Records from a collection

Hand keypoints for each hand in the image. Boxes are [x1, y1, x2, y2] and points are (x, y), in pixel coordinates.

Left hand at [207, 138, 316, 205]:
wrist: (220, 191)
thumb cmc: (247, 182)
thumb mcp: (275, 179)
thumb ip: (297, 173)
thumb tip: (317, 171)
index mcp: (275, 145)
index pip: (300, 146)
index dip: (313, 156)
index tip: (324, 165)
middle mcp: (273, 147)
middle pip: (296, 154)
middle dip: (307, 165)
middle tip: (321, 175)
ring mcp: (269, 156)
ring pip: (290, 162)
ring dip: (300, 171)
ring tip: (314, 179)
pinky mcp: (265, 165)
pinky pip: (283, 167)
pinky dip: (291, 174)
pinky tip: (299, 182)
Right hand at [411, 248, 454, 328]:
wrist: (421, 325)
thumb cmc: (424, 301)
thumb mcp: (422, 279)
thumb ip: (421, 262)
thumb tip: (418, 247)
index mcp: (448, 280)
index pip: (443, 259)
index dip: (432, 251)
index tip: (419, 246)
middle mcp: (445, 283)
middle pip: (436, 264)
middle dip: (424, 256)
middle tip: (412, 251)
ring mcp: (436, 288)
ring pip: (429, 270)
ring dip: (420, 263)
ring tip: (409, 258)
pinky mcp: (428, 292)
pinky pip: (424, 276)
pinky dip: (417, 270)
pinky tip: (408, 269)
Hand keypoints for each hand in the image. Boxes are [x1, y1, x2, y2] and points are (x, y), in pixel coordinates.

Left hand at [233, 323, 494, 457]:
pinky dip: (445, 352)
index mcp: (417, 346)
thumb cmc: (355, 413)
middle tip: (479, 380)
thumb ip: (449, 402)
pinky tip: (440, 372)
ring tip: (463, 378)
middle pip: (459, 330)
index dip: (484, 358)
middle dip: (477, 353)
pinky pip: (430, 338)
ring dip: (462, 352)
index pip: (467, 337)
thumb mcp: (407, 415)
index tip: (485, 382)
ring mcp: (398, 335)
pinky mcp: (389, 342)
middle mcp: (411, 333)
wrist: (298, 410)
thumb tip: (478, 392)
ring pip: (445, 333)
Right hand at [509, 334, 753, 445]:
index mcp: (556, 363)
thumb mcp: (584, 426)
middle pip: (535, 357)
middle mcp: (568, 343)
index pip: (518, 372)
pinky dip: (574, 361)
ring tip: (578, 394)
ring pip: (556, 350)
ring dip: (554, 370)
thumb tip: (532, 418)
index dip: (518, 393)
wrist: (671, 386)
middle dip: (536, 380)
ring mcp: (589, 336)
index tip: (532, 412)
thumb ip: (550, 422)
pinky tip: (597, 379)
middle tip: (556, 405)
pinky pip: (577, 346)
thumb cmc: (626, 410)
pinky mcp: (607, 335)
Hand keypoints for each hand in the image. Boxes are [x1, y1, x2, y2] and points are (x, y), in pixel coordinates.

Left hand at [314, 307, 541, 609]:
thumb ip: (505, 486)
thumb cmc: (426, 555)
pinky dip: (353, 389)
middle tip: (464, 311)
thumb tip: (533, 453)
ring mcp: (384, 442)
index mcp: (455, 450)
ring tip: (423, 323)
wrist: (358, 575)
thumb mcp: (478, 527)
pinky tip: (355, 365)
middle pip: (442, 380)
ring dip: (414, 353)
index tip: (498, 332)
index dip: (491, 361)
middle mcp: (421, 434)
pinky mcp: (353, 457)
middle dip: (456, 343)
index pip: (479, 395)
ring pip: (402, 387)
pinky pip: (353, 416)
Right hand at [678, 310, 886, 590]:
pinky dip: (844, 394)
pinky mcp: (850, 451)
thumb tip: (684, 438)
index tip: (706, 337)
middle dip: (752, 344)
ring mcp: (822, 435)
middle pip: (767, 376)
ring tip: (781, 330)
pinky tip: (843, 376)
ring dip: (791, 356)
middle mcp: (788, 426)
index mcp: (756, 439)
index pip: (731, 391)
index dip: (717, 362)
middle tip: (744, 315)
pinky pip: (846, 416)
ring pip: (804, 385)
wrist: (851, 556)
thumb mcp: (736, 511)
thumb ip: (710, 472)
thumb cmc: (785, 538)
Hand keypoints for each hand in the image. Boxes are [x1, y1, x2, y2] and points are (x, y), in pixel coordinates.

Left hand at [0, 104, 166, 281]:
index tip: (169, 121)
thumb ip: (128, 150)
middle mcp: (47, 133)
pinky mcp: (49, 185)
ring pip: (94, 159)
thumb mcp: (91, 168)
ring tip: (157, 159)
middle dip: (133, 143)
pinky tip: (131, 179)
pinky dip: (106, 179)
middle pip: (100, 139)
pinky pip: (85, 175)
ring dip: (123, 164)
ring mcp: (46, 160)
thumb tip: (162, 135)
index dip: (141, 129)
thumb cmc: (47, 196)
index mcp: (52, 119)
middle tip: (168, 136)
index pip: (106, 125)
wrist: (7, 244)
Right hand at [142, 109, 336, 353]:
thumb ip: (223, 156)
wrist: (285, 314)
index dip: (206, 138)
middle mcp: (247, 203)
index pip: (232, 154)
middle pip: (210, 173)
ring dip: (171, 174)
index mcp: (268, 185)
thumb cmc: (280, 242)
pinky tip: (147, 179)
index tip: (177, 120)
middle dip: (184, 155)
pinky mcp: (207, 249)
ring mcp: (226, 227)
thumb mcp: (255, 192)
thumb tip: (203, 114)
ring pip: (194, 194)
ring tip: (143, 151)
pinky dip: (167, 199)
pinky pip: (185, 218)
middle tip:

## Task objective:
Every entry should be printed again exactly as it stands.

## Written answer:
Hand keypoints for each hand in the image. Boxes are [x1, y1, x2, y2] and points are (x, y), in pixel coordinates.

Left hand at [207, 138, 316, 205]:
wrist: (220, 191)
thumb cmc: (247, 182)
thumb mcp: (275, 179)
thumb ip: (297, 173)
thumb tip: (317, 171)
index mcp: (275, 145)
index pip: (300, 146)
index dip: (313, 156)
index tip: (324, 165)
middle mcp: (273, 147)
middle pip: (296, 154)
middle dip: (307, 165)
middle tip: (321, 175)
ring mcp: (269, 156)
ring pip: (290, 162)
ring dip: (300, 171)
ring tip: (314, 179)
pinky mcp: (265, 165)
pinky pip: (283, 167)
pinky dip: (291, 174)
pinky tip: (299, 182)
Right hand at [411, 248, 454, 328]:
wrist: (421, 325)
thumb cmc: (424, 301)
thumb mcp: (422, 279)
thumb ip: (421, 262)
thumb tip: (418, 247)
index mcp: (448, 280)
index pip: (443, 259)
index dip: (432, 251)
index tip: (419, 246)
middle mcp: (445, 283)
middle pip: (436, 264)
middle dip: (424, 256)
middle tip: (412, 251)
ring mcp: (436, 288)
ring pip: (429, 270)
ring dip: (420, 263)
ring tip: (409, 258)
pinky mcp: (428, 292)
pinky pip: (424, 276)
pinky dip: (417, 270)
pinky tip: (408, 269)
Hand keypoints for each hand in the image. Boxes are [x1, y1, x2, y2] and points are (x, y), in pixel coordinates.

Left hand at [233, 323, 494, 457]:
pinky dip: (445, 352)
index mcp: (417, 346)
thumb cmc: (355, 413)
middle tip: (479, 380)
thumb ip: (449, 402)
pinky tip: (440, 372)
ring tip: (463, 378)
middle pip: (459, 330)
index dip: (484, 358)
middle dip: (477, 353)
pinky pip: (430, 338)
ring dip: (462, 352)
index pip: (467, 337)
thumb mcp: (407, 415)
index tip: (485, 382)
ring mcp: (398, 335)
pinky mcp: (389, 342)
middle mcp: (411, 333)
wrist: (298, 410)
thumb tip: (478, 392)
ring pip: (445, 333)
Right hand at [509, 334, 753, 445]:
index mcp: (556, 363)
thumb mcp: (584, 426)
middle pip: (535, 357)
middle mcp: (568, 343)
index pip: (518, 372)
pinky dip: (574, 361)
ring tip: (578, 394)
ring pip: (556, 350)
ring dip: (554, 370)
thumb tip: (532, 418)
index dip: (518, 393)
wrist: (671, 386)
middle dip: (536, 380)
ring mcp: (589, 336)
index tip: (532, 412)
thumb ip: (550, 422)
pinky tip: (597, 379)
middle tip: (556, 405)
pinky pip: (577, 346)
thumb cmc: (626, 410)
pinky mcp: (607, 335)
Hand keypoints for each hand in the image. Boxes are [x1, y1, x2, y2] and points are (x, y), in pixel coordinates.

Left hand at [314, 307, 541, 609]:
thumb ip: (505, 486)
thumb cmc: (426, 555)
pinky dip: (353, 389)
middle tip: (464, 311)
thumb tip: (533, 453)
ring mcp: (384, 442)
index mcp: (455, 450)
ring tip: (423, 323)
wrist: (358, 575)
thumb mcp: (478, 527)
pinky tip: (355, 365)
middle pip: (442, 380)
ring dip: (414, 353)
index tip: (498, 332)
index dip: (491, 361)
middle mcp: (421, 434)
pinky mcp: (353, 457)
middle dip: (456, 343)
index pip: (479, 395)
ring pip: (402, 387)
pinky pip: (353, 416)
Right hand at [678, 310, 886, 590]:
pinky dip: (844, 394)
pinky mcp: (850, 451)
thumb tip: (684, 438)
index tip: (706, 337)
middle dip: (752, 344)
ring mcp: (822, 435)
middle pip: (767, 376)
ring tip: (781, 330)
pinky tip: (843, 376)
ring dip: (791, 356)
middle mcp: (788, 426)
index mcp: (756, 439)
index pip: (731, 391)
index dip: (717, 362)
middle tip: (744, 315)
pinky pip: (846, 416)
ring pip: (804, 385)
wrist: (851, 556)
thumb mcp: (736, 511)
thumb ip: (710, 472)
thumb cmc: (785, 538)
Hand keypoints for each hand in the image. Boxes are [x1, y1, x2, y2] and points are (x, y), in pixel coordinates.

Left hand at [0, 104, 166, 281]:
index tip: (169, 121)
thumb ip: (128, 150)
middle mcp: (47, 133)
pinky mcp: (49, 185)
ring pip: (94, 159)
thumb mcp: (91, 168)
ring tip: (157, 159)
middle dip: (133, 143)
pinky tip: (131, 179)
pinky dip: (106, 179)
middle pip: (100, 139)
pinky pip: (85, 175)
ring dip: (123, 164)
ring mcp: (46, 160)
thumb tip: (162, 135)
index dip: (141, 129)
thumb cmc: (47, 196)
index mcp: (52, 119)
middle tip: (168, 136)
index pip: (106, 125)
wrist: (7, 244)
Right hand at [142, 109, 336, 353]:
thumb ip: (223, 156)
wrist: (285, 314)
index dip: (206, 138)
middle mcp: (247, 203)
index pip: (232, 154)
middle pip: (210, 173)
ring dip: (171, 174)
index mcp: (268, 185)
thumb cmc: (280, 242)
pinky tip: (147, 179)
index tip: (177, 120)
middle dip: (184, 155)
pinky mcp: (207, 249)
ring mcp: (226, 227)
thumb mcp: (255, 192)
thumb tip: (203, 114)
ring pip: (194, 194)
ring tip: (143, 151)
pinky dip: (167, 199)
pinky pip: (185, 218)
middle tip:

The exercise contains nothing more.